Starting at the inner most loops, say of varying degere N, we have our first sequence of code that's only a sequence of $n$ assigns / arithmetic ops. Traverse the operations sequentually and each time you come across x[j] = E, do $P_j := E$ on our $F^k$ side. If you cross x[j] *= E do $P_j := P_j * E$, and so on... Then you've built up the $P_j$'s for that innermost loop. Now destroy the loop and write x[j] = $P_j$ for each affected variable from the killed loop. Now you should have assigns / ops in a conditional or in another loop.
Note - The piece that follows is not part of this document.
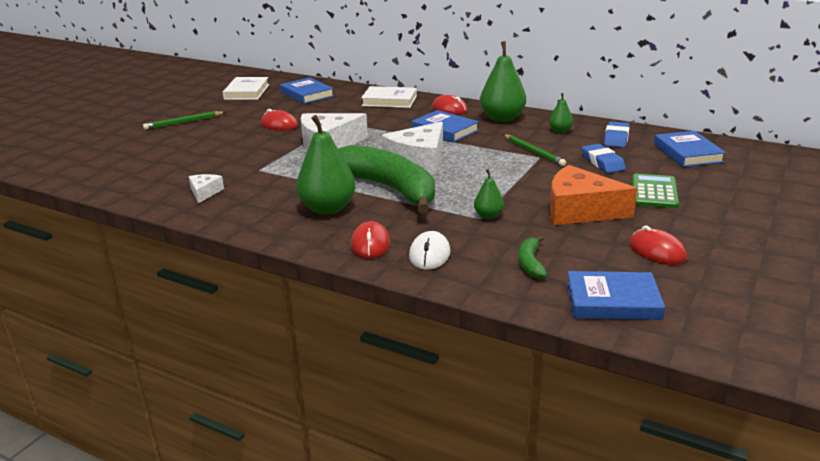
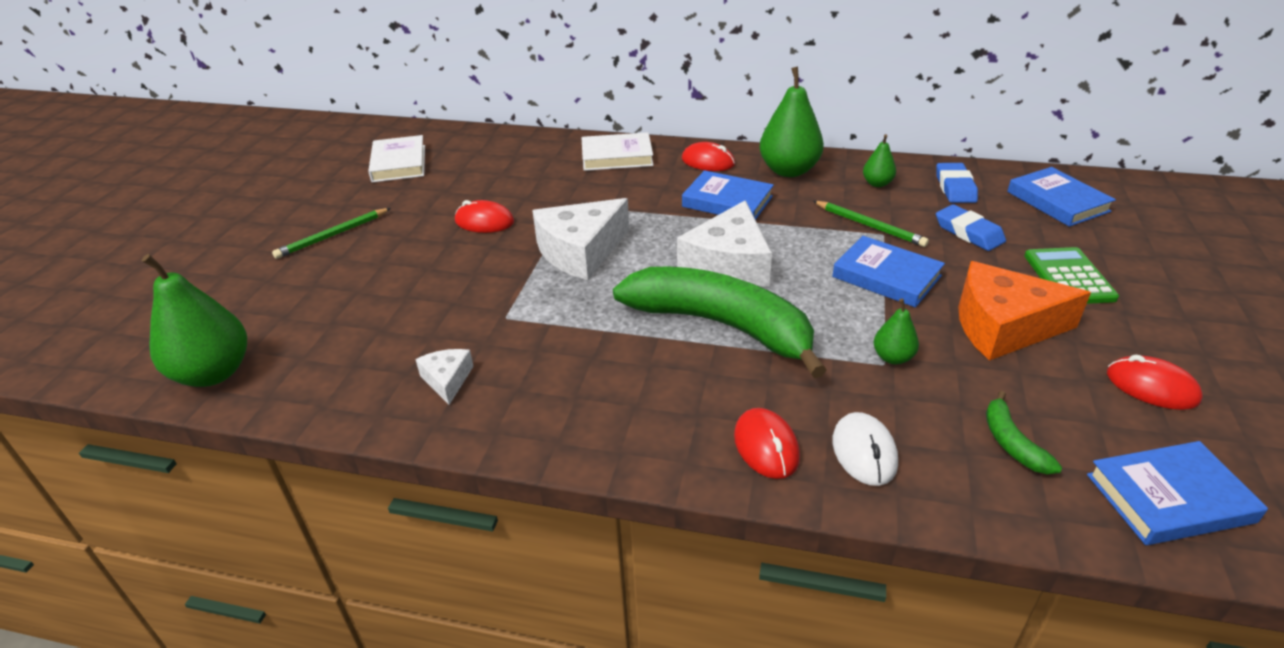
camera: 15 degrees left, 10 degrees up
(307, 94) = (491, 158): blue book -> blue book (886, 276)
(328, 208) = (658, 382): green pear -> green pear (213, 373)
Keep killing inner-most loops until you can completely collapse the code structure into a set of assignments $x[j] = P_j$. Notice that the computational complexity of the resulting $P_j$ is exactly the same as that of the C code if it were interpreted directly, without any optimization.
I think that's the gist of what we're trying to prove and how to prove it.
What are your thoughts on this work?